As to the Company’s reference to CROA&DR 4352 in that case there was no evidence of any rehabilitation efforts on the part of the grievor who had been subject to two Relapse Prevention Agreements and was on a Continuing Employment Contract.
In this case the grievor committed a serious infraction worthy of serious consequences. He operates in a safety critical environment. However, he has also provided substantial and on-going evidence supportive of his rehabilitation efforts. He has participated in a residential treatment program following his discharge. His rehabilitation counsellor from that program provided a letter attesting to the grievor’s participation and commitment. He has participated in AA. The grievor has a disability; alcohol addiction.
In view of the grievor’s long service, the requirements to accommodate the grievor to the point of undue hardship under the Canadian Human Rights Act, the grievor’s continuing and ongoing rehabilitation efforts and the relevant CROA&DR jurisprudence, reinstatement with conditions is appropriate.
Accordingly, the grievance is therefore allowed in part. The Arbitrator directs that the grievor be reinstated into his employment, without loss of seniority but without compensation for any wages and benefits lost. He is returned subject to the following conditions:
1. The grievor shall not be returned to work until such time as he is confirmed by the Company’s medical officer to be physically fit to work, including any addiction problems assessment which the Company’s medical officer deems appropriate.

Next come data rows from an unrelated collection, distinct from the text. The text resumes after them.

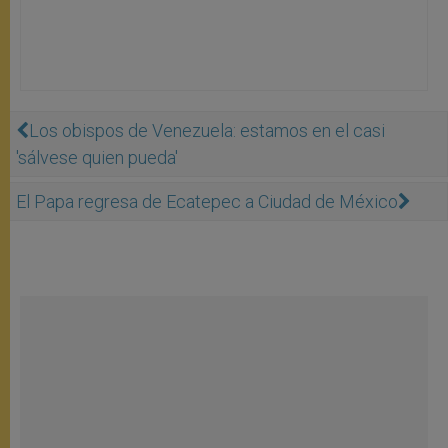
Los obispos de Venezuela: estamos en el casi
'sálvese quien pueda'
El Papa regresa de Ecatepec a Ciudad de México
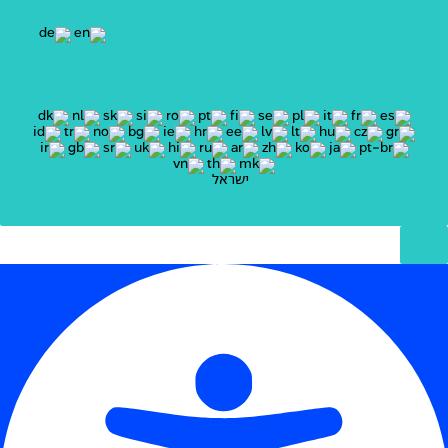
ישראל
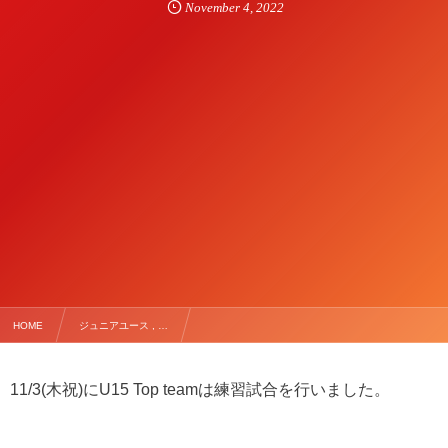
November
4
,
2022
HOME
ジュニアユース , …
【11/3(木祝) U15 Top TRM vs アンフィニMAKI FC】
11/3(木祝)にU15 Top teamは練習試合を行いました。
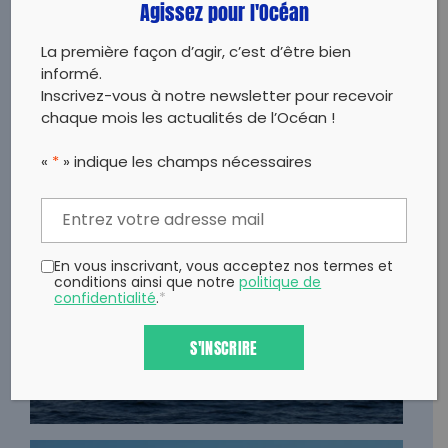
DISCUTÉ
Agissez pour l'Océan
La première façon d’agir, c’est d’être bien
informé.
Inscrivez-vous à notre newsletter pour recevoir
chaque mois les actualités de l’Océan !
«
*
» indique les champs nécessaires
06.03.2023
"LE NAVIRE A ENFIN ATTEINT LE RIVAGE", UN
En vous inscrivant, vous acceptez nos termes et
TRAITÉ INTERNATIONAL HISTORIQUE SUR LA
conditions ainsi que notre
politique de
confidentialité
.
*
HAUTE MER
S'INSCRIRE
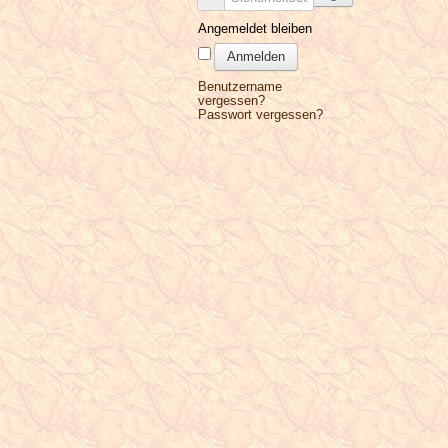
Angemeldet bleiben
Anmelden
Benutzername
vergessen?
Passwort vergessen?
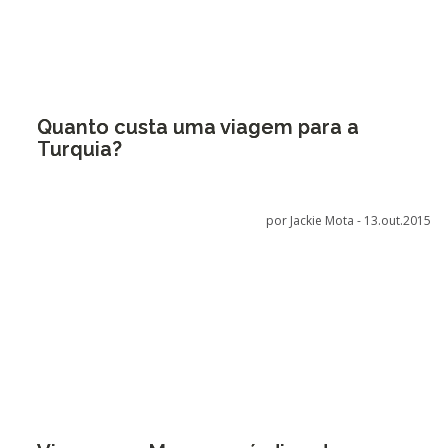
Quanto custa uma viagem para a
Turquia?
por Jackie Mota -
13.out.2015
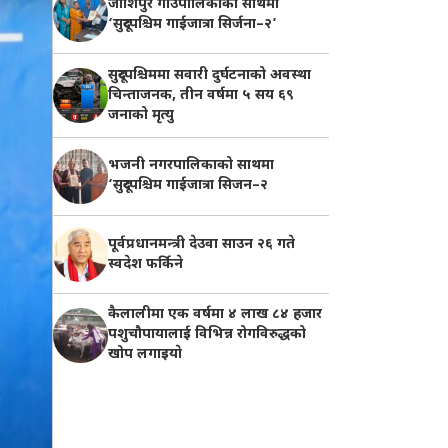
जोशिपुर गाउँपालिकाको साथमा
‘सुदूरपश्चिम गाईजात्रा सिर्जना–२’
सुदूरपश्चिममा सवारी दुर्घटनाको अवस्था
चिन्ताजनक, तीन वर्षमा ५ सय ६९
जनाको मृत्यु
भजनी नगरपालिकाको साथमा
‘सुदूरपश्चिम गाईजात्रा सिजन–२
पूर्वप्रधानमन्त्री देउवा साउन २६ गते
स्वदेश फर्किने
कैलालीमा एक वर्षमा ४ लाख ८४ हजार
पशुचौपायालाई विभिन्न रोगविरुद्धको
खोप लगाइयाे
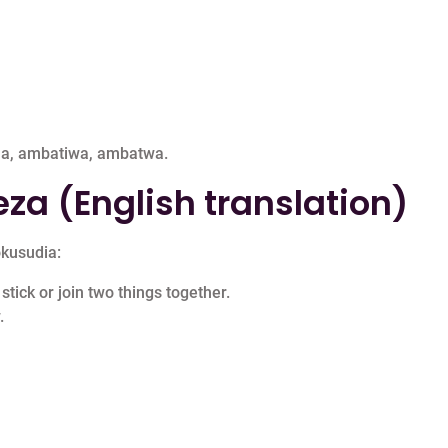
ha, ambatiwa, ambatwa.
za (English translation)
kusudia:
tick or join two things together.
.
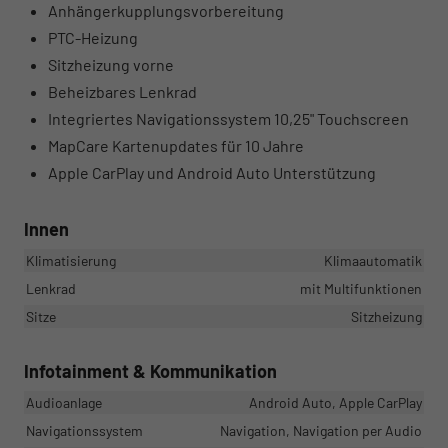
Anhängerkupplungsvorbereitung
PTC-Heizung
Sitzheizung vorne
Beheizbares Lenkrad
Integriertes Navigationssystem 10,25" Touchscreen
MapCare Kartenupdates für 10 Jahre
Apple CarPlay und Android Auto Unterstützung
Innen
Klimatisierung
Klimaautomatik
Lenkrad
mit Multifunktionen
Sitze
Sitzheizung
Infotainment & Kommunikation
Audioanlage
Android Auto, Apple CarPlay
Navigationssystem
Navigation, Navigation per Audio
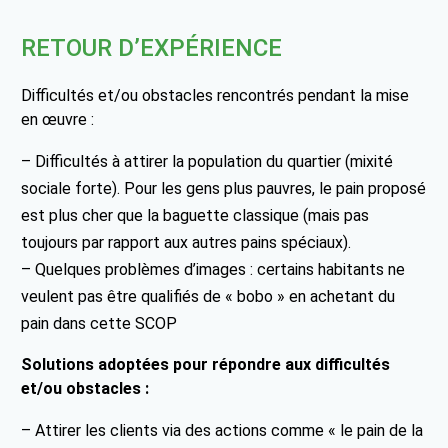
RETOUR D’EXPÉRIENCE
Difficultés et/ou obstacles rencontrés pendant la mise
en œuvre :
– Difficultés à attirer la population du quartier (mixité
sociale forte). Pour les gens plus pauvres, le pain proposé
est plus cher que la baguette classique (mais pas
toujours par rapport aux autres pains spéciaux).
– Quelques problèmes d’images : certains habitants ne
veulent pas être qualifiés de « bobo » en achetant du
pain dans cette SCOP
Solutions adoptées pour répondre aux difficultés
et/ou obstacles :
– Attirer les clients via des actions comme « le pain de la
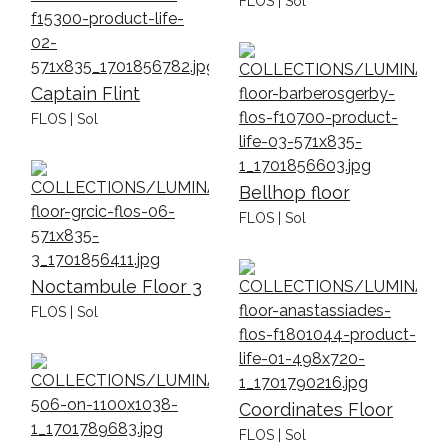
FLOS | Sol
Captain Flint
FLOS | Sol
Bellhop floor
FLOS | Sol
Noctambule Floor 3
FLOS | Sol
Coordinates Floor
FLOS | Sol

2. Upon being confirmed fit to return to work by the Company’s medical officer the grievor shall be subject to the following conditions for a period of 2 years:
a) The grievor shall abstain from the consumption of alcohol or drugs;
b) The grievor shall be subject to random, unannounced drug and alcohol testing, to be administered in a non-abusive fashion.

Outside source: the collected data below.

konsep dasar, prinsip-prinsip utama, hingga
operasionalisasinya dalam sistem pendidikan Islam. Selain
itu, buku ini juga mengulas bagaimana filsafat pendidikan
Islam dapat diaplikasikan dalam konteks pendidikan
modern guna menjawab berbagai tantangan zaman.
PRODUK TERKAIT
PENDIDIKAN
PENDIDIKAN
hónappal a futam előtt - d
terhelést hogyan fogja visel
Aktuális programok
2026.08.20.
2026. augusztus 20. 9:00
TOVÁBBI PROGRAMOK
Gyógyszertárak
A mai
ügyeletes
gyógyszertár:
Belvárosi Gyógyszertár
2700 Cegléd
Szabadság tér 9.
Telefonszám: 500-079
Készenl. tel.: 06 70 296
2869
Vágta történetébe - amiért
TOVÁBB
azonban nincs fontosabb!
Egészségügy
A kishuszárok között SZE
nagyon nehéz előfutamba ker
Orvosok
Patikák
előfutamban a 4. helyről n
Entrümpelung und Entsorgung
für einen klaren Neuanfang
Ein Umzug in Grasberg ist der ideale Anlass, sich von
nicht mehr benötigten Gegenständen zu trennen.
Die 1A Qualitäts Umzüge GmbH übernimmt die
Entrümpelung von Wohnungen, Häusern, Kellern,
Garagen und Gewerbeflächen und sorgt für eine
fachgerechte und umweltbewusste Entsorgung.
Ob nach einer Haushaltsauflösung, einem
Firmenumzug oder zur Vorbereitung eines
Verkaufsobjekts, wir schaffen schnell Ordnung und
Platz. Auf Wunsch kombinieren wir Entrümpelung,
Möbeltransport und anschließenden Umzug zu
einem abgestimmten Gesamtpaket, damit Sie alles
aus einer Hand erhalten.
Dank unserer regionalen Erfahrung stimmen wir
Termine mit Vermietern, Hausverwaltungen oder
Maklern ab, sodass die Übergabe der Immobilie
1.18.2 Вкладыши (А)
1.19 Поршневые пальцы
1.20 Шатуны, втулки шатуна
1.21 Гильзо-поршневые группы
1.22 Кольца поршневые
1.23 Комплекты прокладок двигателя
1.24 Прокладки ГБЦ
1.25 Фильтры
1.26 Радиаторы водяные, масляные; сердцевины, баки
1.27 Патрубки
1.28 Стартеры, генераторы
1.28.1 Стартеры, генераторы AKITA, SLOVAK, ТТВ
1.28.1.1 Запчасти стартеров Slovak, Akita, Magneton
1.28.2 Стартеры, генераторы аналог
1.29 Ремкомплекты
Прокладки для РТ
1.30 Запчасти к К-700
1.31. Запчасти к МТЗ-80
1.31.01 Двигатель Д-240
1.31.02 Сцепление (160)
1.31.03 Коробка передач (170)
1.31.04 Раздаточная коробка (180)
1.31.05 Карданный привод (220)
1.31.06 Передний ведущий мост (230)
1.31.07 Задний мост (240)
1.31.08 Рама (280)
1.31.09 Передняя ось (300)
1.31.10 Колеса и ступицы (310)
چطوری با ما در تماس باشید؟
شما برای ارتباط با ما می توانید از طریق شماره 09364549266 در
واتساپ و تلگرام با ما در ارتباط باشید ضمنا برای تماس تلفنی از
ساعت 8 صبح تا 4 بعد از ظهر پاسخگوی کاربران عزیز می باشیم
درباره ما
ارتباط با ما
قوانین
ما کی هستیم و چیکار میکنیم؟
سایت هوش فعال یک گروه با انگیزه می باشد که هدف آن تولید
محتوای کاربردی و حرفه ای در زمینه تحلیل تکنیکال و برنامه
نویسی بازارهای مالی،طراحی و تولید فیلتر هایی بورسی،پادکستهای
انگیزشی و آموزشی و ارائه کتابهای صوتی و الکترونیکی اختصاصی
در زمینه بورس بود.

c) The grievor shall attend regular AA meetings;
d) The grievor shall engage in such periodic contact and follow-up with the Company’s Employee and Family Assistance Program (EFAP) program as the parties may agree is appropriate, and failing their agreement as shall be determined by the Arbitrator.
The grievor will be subject to discharge if the return to work conditions are not complied with.
I remain seized to the extent that clarification is required in respect of the conditions imposed.